Personal information
- Full name: James Ralph Dunbar
- Born: July 17, 1930 Crawfordsville, Indiana, U.S.
- Died: May 14, 2018 (aged 87) The Woodlands, Texas
- Resting place: USNA, Annapolis, Maryland

Medal record
Men's rowing
Representing the United States
Olympic Games
| Gold medal – first place | 1952 Helsinki | Eight |

= James Dunbar (rower) =

American rower (1930–2018)

James Ralph "Jim" Dunbar (July 17, 1930 - May 14, 2018) was an American competition rower and Olympic champion. He was born in Crawfordsville, Indiana. At the 1952 Summer Olympics in Helsinki, Finland, he and his teammates, all members of the U.S. Naval Academy's Crew Team, captured the gold medal in the men's eight rowing competition for the U.S.

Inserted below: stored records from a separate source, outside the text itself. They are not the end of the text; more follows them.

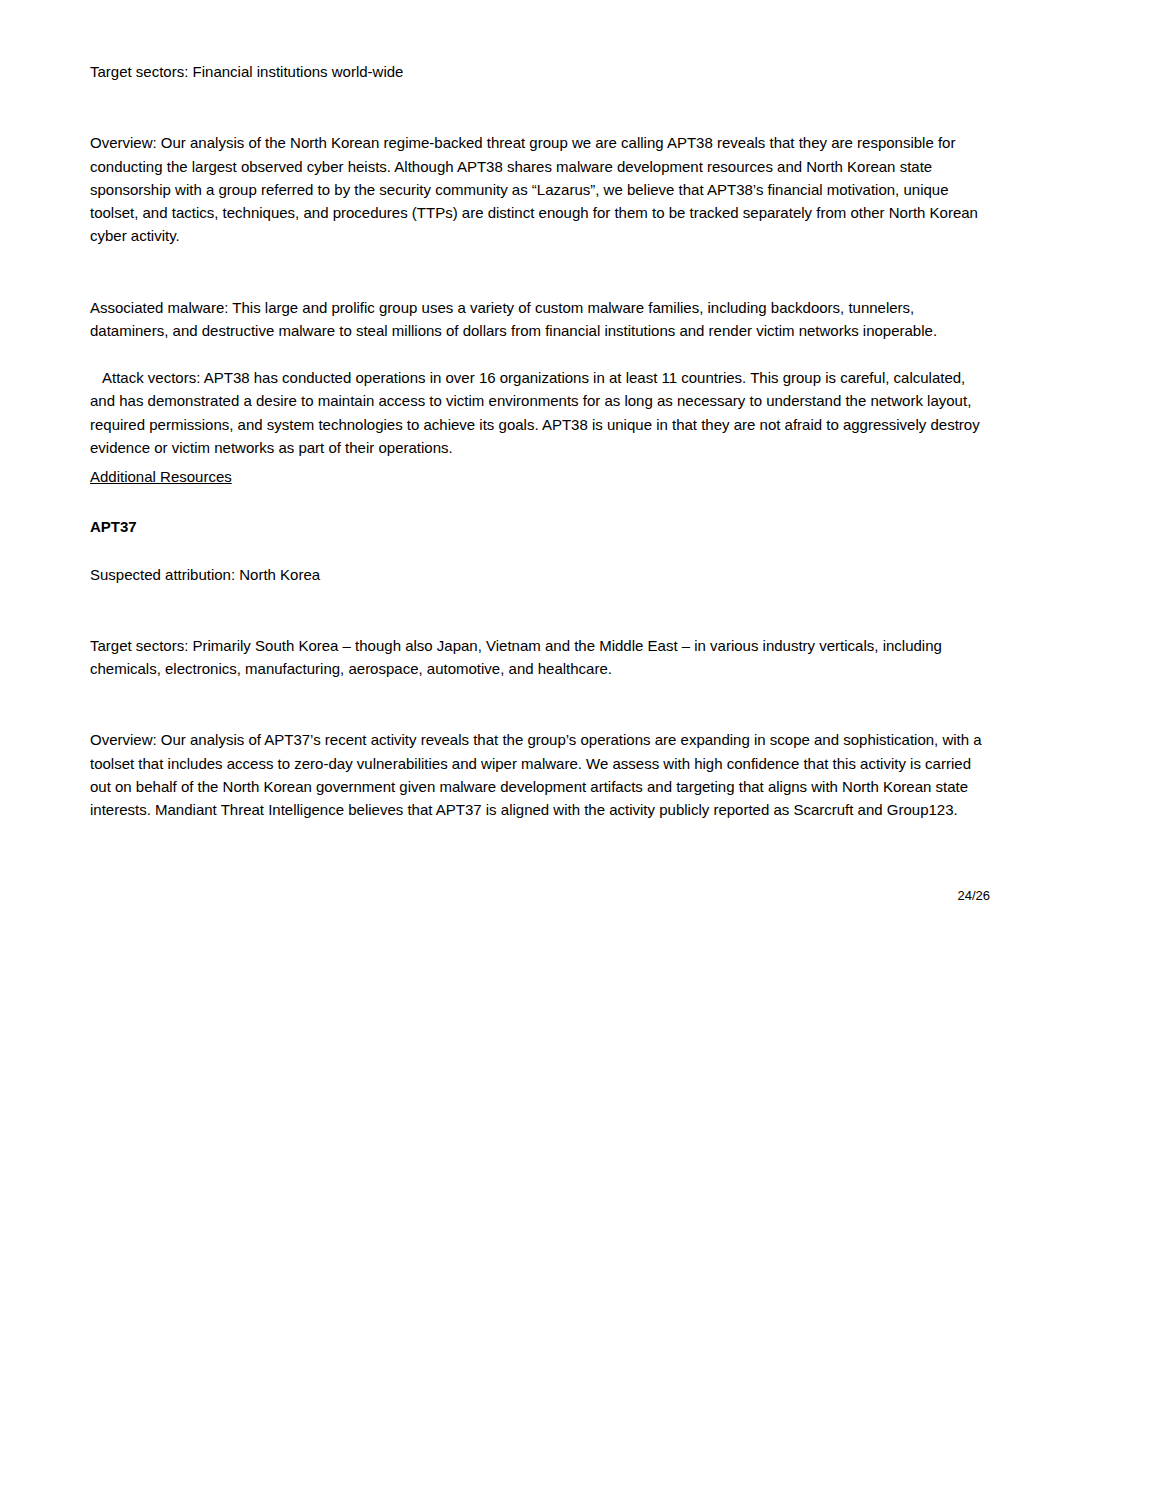Target sectors: Financial institutions world-wide
Overview: Our analysis of the North Korean regime-backed threat group we are calling APT38 reveals that they are responsible for conducting the largest observed cyber heists. Although APT38 shares malware development resources and North Korean state sponsorship with a group referred to by the security community as “Lazarus”, we believe that APT38’s financial motivation, unique toolset, and tactics, techniques, and procedures (TTPs) are distinct enough for them to be tracked separately from other North Korean cyber activity.
Associated malware: This large and prolific group uses a variety of custom malware families, including backdoors, tunnelers, dataminers, and destructive malware to steal millions of dollars from financial institutions and render victim networks inoperable.
Attack vectors: APT38 has conducted operations in over 16 organizations in at least 11 countries. This group is careful, calculated, and has demonstrated a desire to maintain access to victim environments for as long as necessary to understand the network layout, required permissions, and system technologies to achieve its goals. APT38 is unique in that they are not afraid to aggressively destroy evidence or victim networks as part of their operations.
Additional Resources
APT37
Suspected attribution: North Korea
Target sectors: Primarily South Korea – though also Japan, Vietnam and the Middle East – in various industry verticals, including chemicals, electronics, manufacturing, aerospace, automotive, and healthcare.
Overview: Our analysis of APT37’s recent activity reveals that the group’s operations are expanding in scope and sophistication, with a toolset that includes access to zero-day vulnerabilities and wiper malware. We assess with high confidence that this activity is carried out on behalf of the North Korean government given malware development artifacts and targeting that aligns with North Korean state interests. Mandiant Threat Intelligence believes that APT37 is aligned with the activity publicly reported as Scarcruft and Group123.
24/26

Following his Olympic win, Dunbar graduated from the United States Naval Academy and joined the U.S. Air Force where he spent his career as a fighter pilot, retiring as a full colonel in 1982. He flew an F-105 Thunderchief in combat in the Vietnam War, and received the Distinguished Flying Cross. He has stayed connected to the sport of rowing by coaching high school rowing teams, including the J.E.B. Stuart High School Crew Team in Fairfax County, Virginia. He has also raised money for local rowing teams and was involved in choosing the site for rowing competition in the 1996 Olympic Games in Atlanta.